[Opening Exercise material section]

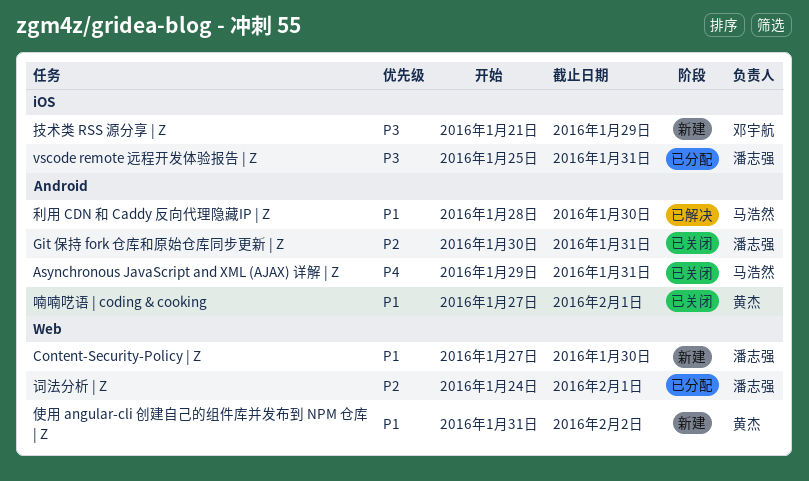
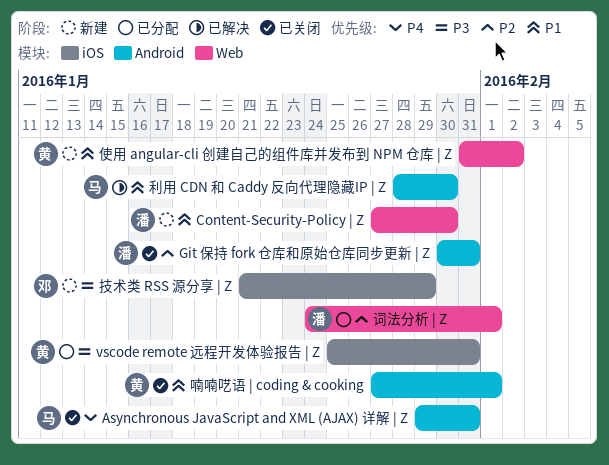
vscode remote 远程开发体验报告 | Z, owner: 潘志强 -> 黄杰

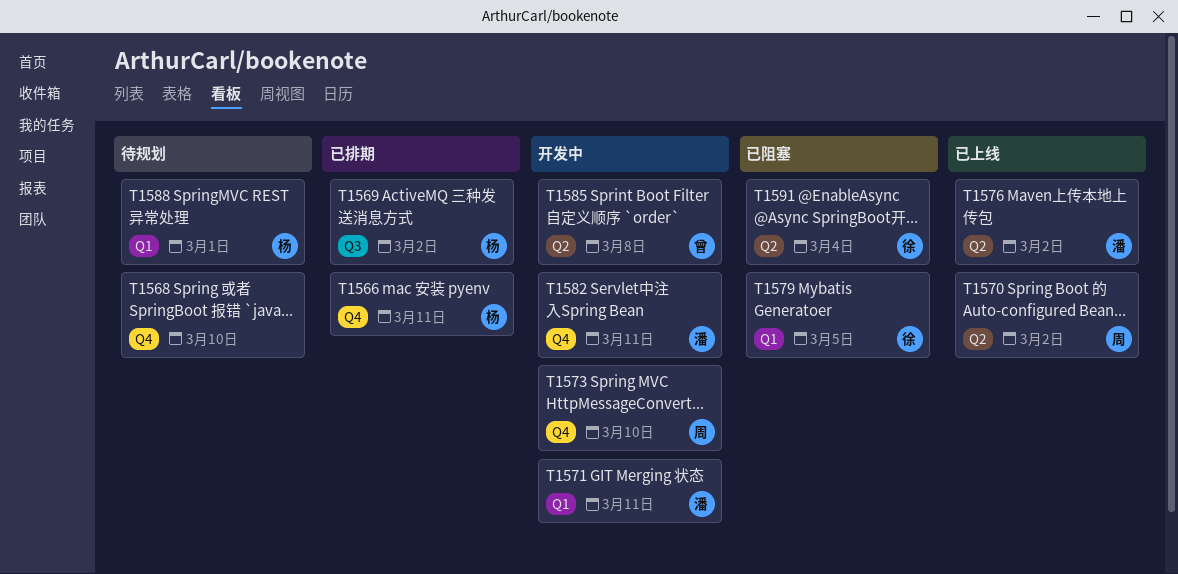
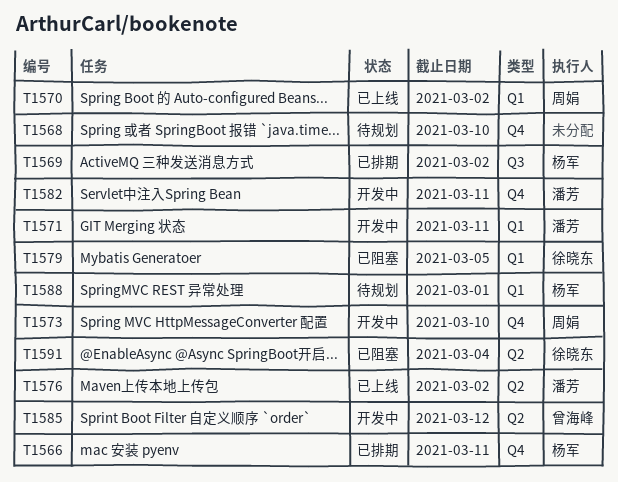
T1570, label: Q2 -> Q1
T1585, due: Mar 8 -> Mar 12

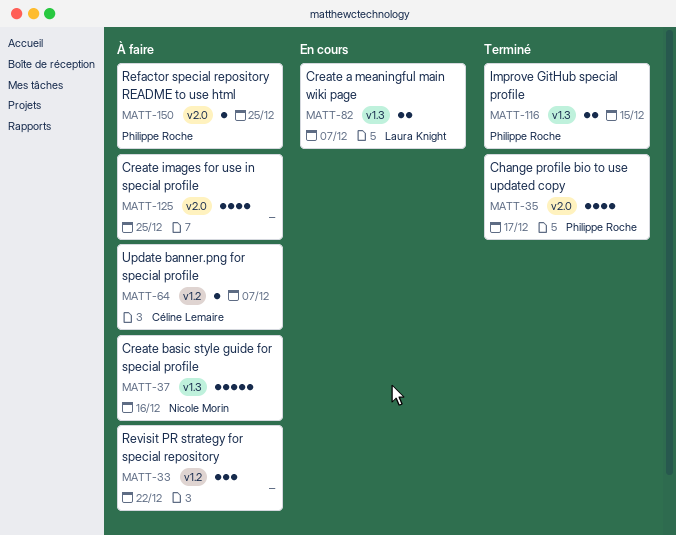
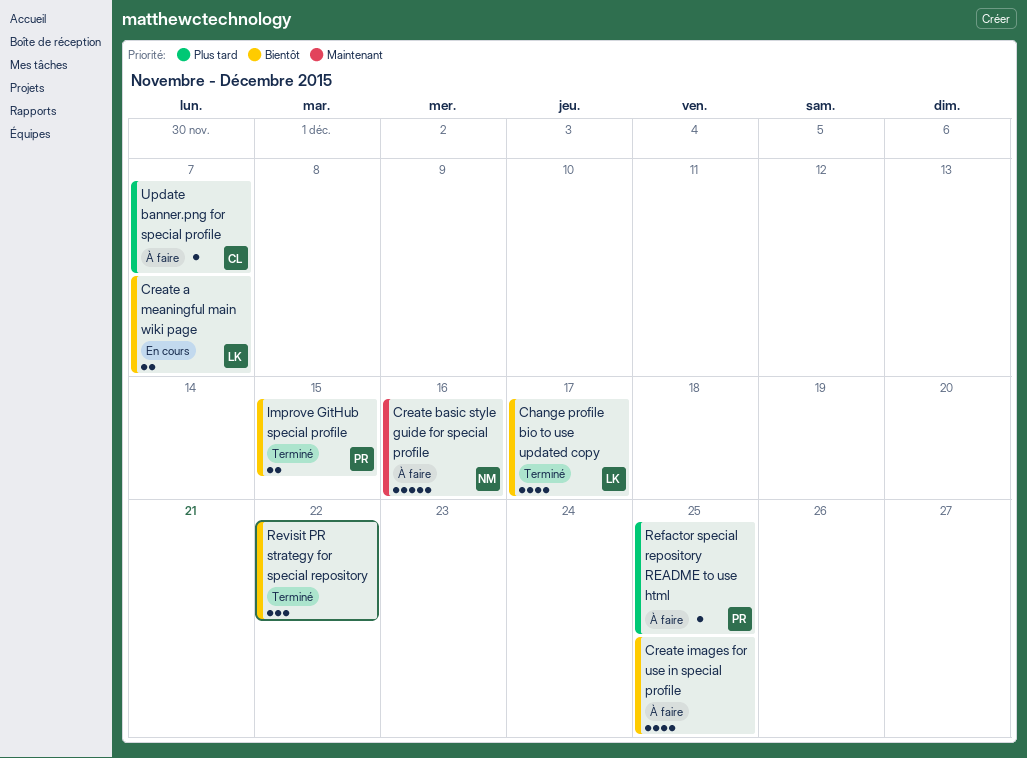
Change profile bio to use updated copy, owner: Philippe Roche -> Laura Knight
Revisit PR strategy for special repository, status: À faire -> Terminé

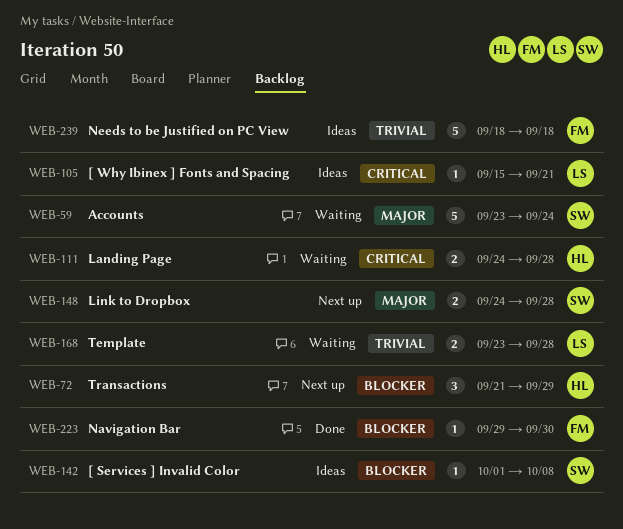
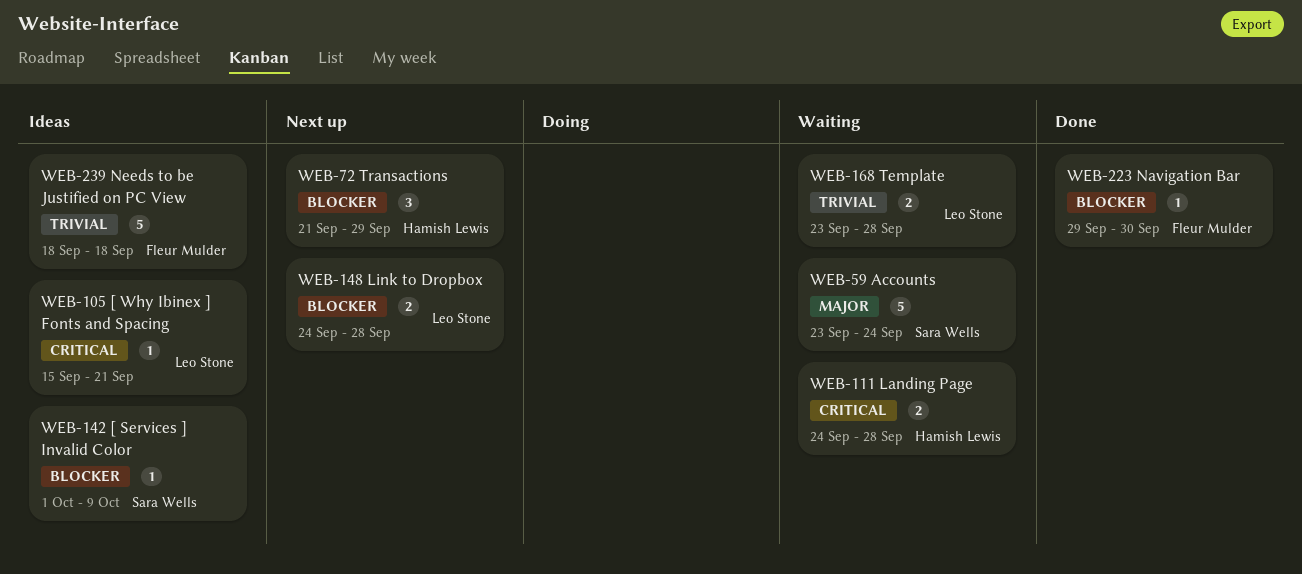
WEB-142, due: Oct 8 -> Oct 9
WEB-148, owner: Sara Wells -> Leo Stone
WEB-148, priority: Major -> Blocker

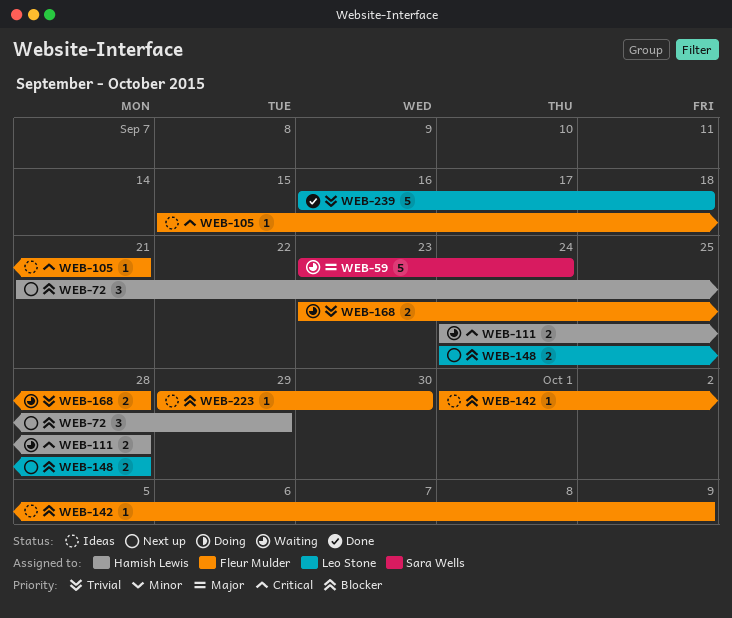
WEB-105, owner: Leo Stone -> Fleur Mulder
WEB-142, owner: Sara Wells -> Fleur Mulder
WEB-168, owner: Leo Stone -> Fleur Mulder
WEB-223, status: Done -> Ideas
WEB-239, status: Ideas -> Done
WEB-239, owner: Fleur Mulder -> Leo Stone
WEB-239, start: Sep 18 -> Sep 16

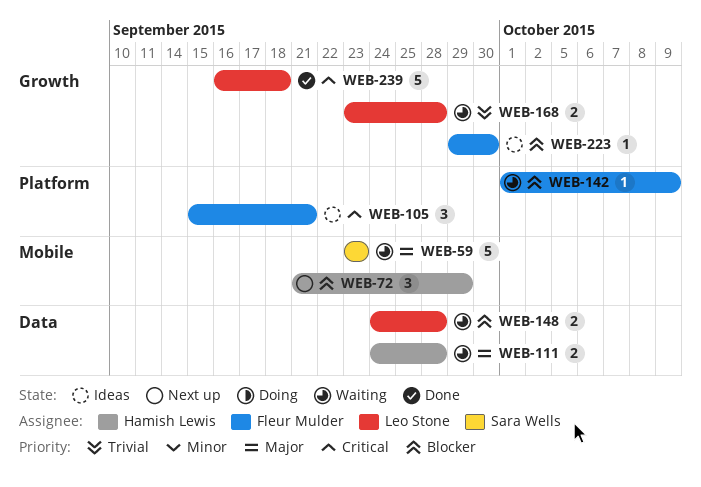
WEB-59, due: Sep 24 -> Sep 23
WEB-105, estimate: 1 -> 3
WEB-111, priority: Critical -> Major
WEB-142, status: Ideas -> Waiting
WEB-148, status: Next up -> Waiting
WEB-168, owner: Fleur Mulder -> Leo Stone
WEB-239, priority: Trivial -> Critical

[Closing Exercise material section]

-- Work task --
Lines with the string "Sara": say how many appear in the entries above, giving the number alone.

-- Answer --
2